A logged on February 26, 2024, on the Ethereum Foundation’s repository revealed that the organization received a voluntary enquiry “from a state authority” that included a confidentiality requirement. The issue was first raised by an investigative report conducted by the crypto media platform CoinDesk.
The report from CoinDesk refers to a lawyer familiar with the situation, whose statements speculate that a Swiss regulator may have served a document request to the Ethereum Foundation. The same lawyer also extended the speculation by saying that the request in question may also point to a collaboration between the named entity (ostensibly, the Swiss government, in this case) and the US Securities and Exchange Commission (SEC).
“I also think it’s fair to say the Ethereum Foundation is not the only entity that they are seeking information from,” the lawyer said, implying that other overseas entities might have received a similar method of scrutiny based on documentary requests.
The investigation comes at a time of significant technological changes for Ethereum, the second-largest blockchain by market capitalization. Following its initial coin offering in 2015, Ethereum recently implemented the Dencun upgrade, designed to reduce transaction costs for users of Ethereum-based layer-2 platforms.
On the regulatory front, the SEC is also currently evaluating multiple applications for an Ether ETF, with a final deadline for some applications approaching on May 23. However, analysts following the process have expressed skepticism about the likelihood of approval, citing a lack of engagement between applicants and SEC officials.

▬▬▬▬▬▬▬▬▬▬

→ **What to work on**
1 – In the Ethereum Foundation article, what is the Dencun upgrade designed to do?
2 – Shorten the paragraph of the Ethereum Foundation article that begins "On the regulatory front," keeping its main facts.
3 – Go on with the Ethereum Foundation article for a few more sentences, picking up after its last sentence.

→ **Data extract**
▬▬▬▬▬▬▬▬▬▬

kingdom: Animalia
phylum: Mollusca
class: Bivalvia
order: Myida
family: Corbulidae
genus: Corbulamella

▬▬▬▬▬▬▬▬▬▬

→ **Replies**
1 – It is designed to reduce transaction costs for users of Ethereum-based layer-2 platforms.

2 – The SEC is reviewing several Ether ETF applications, some facing a final deadline on May 23. Analysts doubt they will be approved because applicants and SEC officials have had little engagement.

3 –
“The Ethereum Foundation (Stiftung Ethereum) has never been contacted by any agency anywhere in the world in a way which requires that contact not to be disclosed. Stiftung Ethereum will publicly disclose any sort of inquiry from government agencies that falls outside the scope of regular business operations,” says a disclosure on the Ethereum Foundation’s website.
This statement is a warrant canary, and it has since been removed from the website, coinciding with the aforementioned GitHub commit.
By definition, a warrant canary is a form of text or visual warning that companies include on their websites to indicate they have never been served with a secret government subpoena or document request. The removal of the canary suggests that the Ethereum Foundation may have received such a request without explicitly stating so.
The SEC recently requested for public comment on proof of stake, the consensus algorithm employed by Ethereum and other blockchains.
UPDATE: According to a report from Fortune, the SEC is pursuing an “energetic legal campaign” to classify Ethereum as a security, confirming the investigation’s links to the US government.